If you’re a founder and then opened your own pipeline - the four VCs who ghosted you after the second call, the term sheet that’s been “with the partners” for three weeks and felt a quiet, specific kind of crazy.

Because the numbers say it’s the best funding environment in a decade. Your bank account says otherwise.

You’re not imagining it. And you’re not bad at fundraising.

That $62.5 billion was almost entirely two companies. Anthropic raised $30 billion. Waymo raised $16 billion. Two names took roughly three-quarters of the biggest funding month in history before the other ~460 startups split what was left.

This is the story nobody tells you cleanly: venture capital is having its best year on paper and one of its hardest years in practice - at the same time. The headline number and the founder’s reality have completely decoupled.

The market has become a barbell. Enormous weight on one end. A thinning bar in the middle, where almost every real company actually lives.

This edition is about that gap. Specifically:

  • The anatomy of the barbell - exactly how concentrated the money has become, with the numbers

  • Why it’s happening - the mechanics pulling capital toward a handful of names (it’s not a fad; it’s structural)

  • The famine on the other end - what the data says about your raise: seed, Series A, the graduation cliff

  • What to actually do about it - a positioning playbook for founders who will never be the $30B headline, and don’t need to be

  • The opportunity hiding in the barbell - where the fleeing capital leaves white space: cheaper talent, the wide-open application layer.

  • What to watch - the live signals that tell you when the bar is about to widen back out.

If you raise in the next 18 months, the difference between understanding this market and fighting the last one is the difference between a clean round and a slow death by “we’d love to see more traction.”

Let’s get into it.


The anatomy of the barbell

In Q1 2026, just four companies - OpenAI, Anthropic, xAI, and Waymo - raised $188 billion between them. That was 65% of all global venture capital for the quarter. Sixty-five per cent. To four companies.

Everyone else on the planet - every SaaS startup, every biotech, every fintech, every consumer app, every climate company, in every country - split the remaining third.

Of roughly $289B in global venture funding in Q1 2026, four companies took $188B. Source: AgentMarketCap analysis of Crunchbase / PitchBook data.

This isn’t a one-quarter fluke. It’s the steep end of a curve that’s been bending for years.

Go back to 2022: rounds of $1 billion or more made up just 5% of all venture dollars. By 2023, that share hit 15%. By 2024, 19%. Into 2025 and 2026, billion-dollar rounds came to represent roughly half of all the money invested in AI - and AI is now most of the market. The money didn’t shrink.

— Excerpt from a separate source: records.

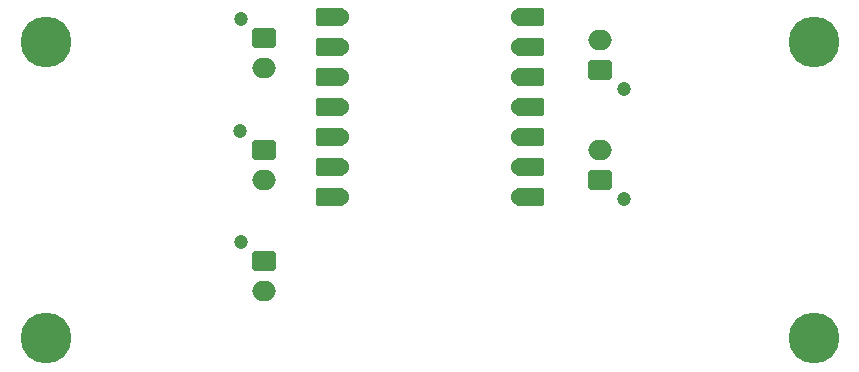
<source format=gts>
G04 #@! TF.GenerationSoftware,KiCad,Pcbnew,9.0.0-9.0.0-2~ubuntu24.04.1*
G04 #@! TF.CreationDate,2025-03-14T16:09:43-04:00*
G04 #@! TF.ProjectId,RiftBox,52696674-426f-4782-9e6b-696361645f70,rev?*
G04 #@! TF.SameCoordinates,Original*
G04 #@! TF.FileFunction,Soldermask,Top*
G04 #@! TF.FilePolarity,Negative*
%FSLAX46Y46*%
G04 Gerber Fmt 4.6, Leading zero omitted, Abs format (unit mm)*
G04 Created by KiCad (PCBNEW 9.0.0-9.0.0-2~ubuntu24.04.1) date 2025-03-14 16:09:43*
%MOMM*%
%LPD*%
G01*
G04 APERTURE LIST*
G04 Aperture macros list*
%AMRoundRect*
0 Rectangle with rounded corners*
0 $1 Rounding radius*
0 $2 $3 $4 $5 $6 $7 $8 $9 X,Y pos of 4 corners*
0 Add a 4 corners polygon primitive as box body*
4,1,4,$2,$3,$4,$5,$6,$7,$8,$9,$2,$3,0*
0 Add four circle primitives for the rounded corners*
1,1,$1+$1,$2,$3*
1,1,$1+$1,$4,$5*
1,1,$1+$1,$6,$7*
1,1,$1+$1,$8,$9*
0 Add four rect primitives between the rounded corners*
20,1,$1+$1,$2,$3,$4,$5,0*
20,1,$1+$1,$4,$5,$6,$7,0*
20,1,$1+$1,$6,$7,$8,$9,0*
20,1,$1+$1,$8,$9,$2,$3,0*%
G04 Aperture macros list end*
%ADD10C,4.300000*%
%ADD11O,2.000000X1.700000*%
%ADD12RoundRect,0.250000X-0.750000X0.600000X-0.750000X-0.600000X0.750000X-0.600000X0.750000X0.600000X0*%
%ADD13C,1.200000*%
%ADD14RoundRect,0.250000X0.750000X-0.600000X0.750000X0.600000X-0.750000X0.600000X-0.750000X-0.600000X0*%
%ADD15RoundRect,0.152400X-1.063600X-0.609600X1.063600X-0.609600X1.063600X0.609600X-1.063600X0.609600X0*%
%ADD16C,1.524000*%
%ADD17RoundRect,0.152400X1.063600X0.609600X-1.063600X0.609600X-1.063600X-0.609600X1.063600X-0.609600X0*%
G04 APERTURE END LIST*
D10*
X130000000Y-80000000D03*
D11*
X148500000Y-76040000D03*
D12*
X148500000Y-73500000D03*
D13*
X146500000Y-71900000D03*
X146480000Y-53020000D03*
D12*
X148480000Y-54620000D03*
D11*
X148480000Y-57160000D03*
D13*
X146455000Y-62480000D03*
D12*
X148455000Y-64080000D03*
D11*
X148455000Y-66620000D03*
D13*
X178930000Y-58970000D03*
D14*
X176930000Y-57370000D03*
D11*
X176930000Y-54830000D03*
D13*
X178955000Y-68260000D03*
D14*
X176955000Y-66660000D03*
D11*
X176955000Y-64120000D03*
D10*
X195000000Y-80000000D03*
X195000000Y-55000000D03*
X130000000Y-55000000D03*
D15*
X170955000Y-52880000D03*
D16*
X170120000Y-52880000D03*
D15*
X170955000Y-55420000D03*
D16*
X170120000Y-55420000D03*
D15*
X170955000Y-57960000D03*
D16*
X170120000Y-57960000D03*
D15*
X170955000Y-60500000D03*
D16*
X170120000Y-60500000D03*
D15*
X170955000Y-63040000D03*
D16*
X170120000Y-63040000D03*
D15*
X170955000Y-65580000D03*
D16*
X170120000Y-65580000D03*
D15*
X170955000Y-68120000D03*
D16*
X170120000Y-68120000D03*
X154880000Y-68120000D03*
D17*
X154045000Y-68120000D03*
D16*
X154880000Y-65580000D03*
D17*
X154045000Y-65580000D03*
D16*
X154880000Y-63040000D03*
D17*
X154045000Y-63040000D03*
D16*
X154880000Y-60500000D03*
D17*
X154045000Y-60500000D03*
D16*
X154880000Y-57960000D03*
D17*
X154045000Y-57960000D03*
D16*
X154880000Y-55420000D03*
D17*
X154045000Y-55420000D03*
D16*
X154880000Y-52880000D03*
D17*
X154045000Y-52880000D03*
M02*

</source>
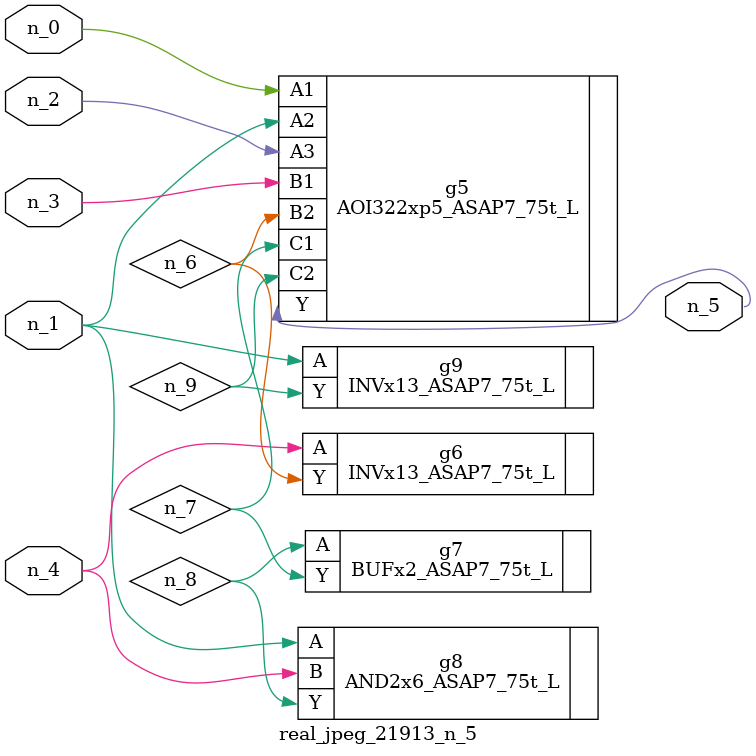
<source format=v>
module real_jpeg_21913_n_5 (n_4, n_0, n_1, n_2, n_3, n_5);

input n_4;
input n_0;
input n_1;
input n_2;
input n_3;

output n_5;

wire n_8;
wire n_6;
wire n_7;
wire n_9;

AOI322xp5_ASAP7_75t_L g5 ( 
.A1(n_0),
.A2(n_1),
.A3(n_2),
.B1(n_3),
.B2(n_6),
.C1(n_7),
.C2(n_9),
.Y(n_5)
);

AND2x6_ASAP7_75t_L g8 ( 
.A(n_1),
.B(n_4),
.Y(n_8)
);

INVx13_ASAP7_75t_L g9 ( 
.A(n_1),
.Y(n_9)
);

INVx13_ASAP7_75t_L g6 ( 
.A(n_4),
.Y(n_6)
);

BUFx2_ASAP7_75t_L g7 ( 
.A(n_8),
.Y(n_7)
);


endmodule
</source>
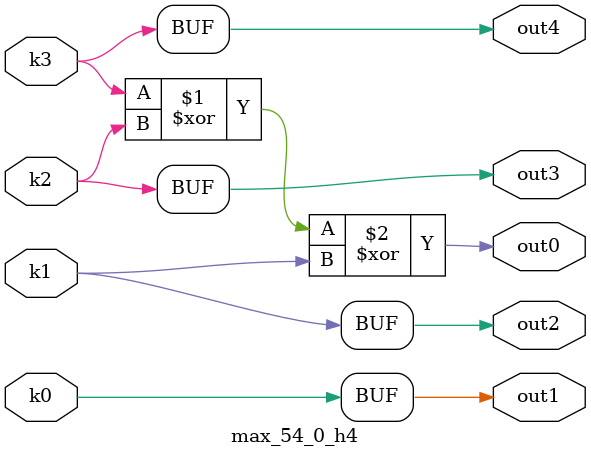
<source format=v>
module max_54_0(pi0, pi1, pi2, pi3, pi4, pi5, pi6, pi7, po0, po1, po2, po3, po4);
input pi0, pi1, pi2, pi3, pi4, pi5, pi6, pi7;
output po0, po1, po2, po3, po4;
wire k0, k1, k2, k3;
max_54_0_w4 DUT1 (pi0, pi1, pi2, pi3, pi4, pi5, pi6, pi7, k0, k1, k2, k3);
max_54_0_h4 DUT2 (k0, k1, k2, k3, po0, po1, po2, po3, po4);
endmodule

module max_54_0_w4(in7, in6, in5, in4, in3, in2, in1, in0, k3, k2, k1, k0);
input in7, in6, in5, in4, in3, in2, in1, in0;
output k3, k2, k1, k0;
assign k0 =   in0 ? ~in6 : ~in3;
assign k1 =   in0 ? ~in7 : ~in4;
assign k2 =   ((in5 | ~in2) & ((~in1 & (in6 | ~in3) & (in7 | ~in4)) | (in6 & ~in3))) | (in5 & ~in2);
assign k3 =   ~in4 & in7;
endmodule

module max_54_0_h4(k3, k2, k1, k0, out4, out3, out2, out1, out0);
input k3, k2, k1, k0;
output out4, out3, out2, out1, out0;
assign out0 = k3 ^ k2 ^ k1;
assign out1 = k0;
assign out2 = k1;
assign out3 = k2;
assign out4 = k3;
endmodule

</source>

It pooled.

The share of all venture capital flowing into billion-dollar-plus rounds has roughly 10x’d since 2022. Source: Crunchbase year-end reports.

The concentration is geographic too.

In 2025, the San Francisco Bay Area pulled in $126 billion of global AI funding - but $113 billion of that went to just 92 companies raising rounds of $100 million or more. A few dozen addresses within a few square miles absorbed more capital than most countries’ entire startup ecosystems.

So when you read “record venture funding,” translate it. It does not mean capital is widely available. It means a small number of companies are absorbing staggering sums, and the average reported deal is being dragged upward by a handful of giants. $62.5 billion across 462 deals is an average of $135 million per deal - a number that describes almost no real company’s actual round.

The barbell is real. Now the more useful question: why?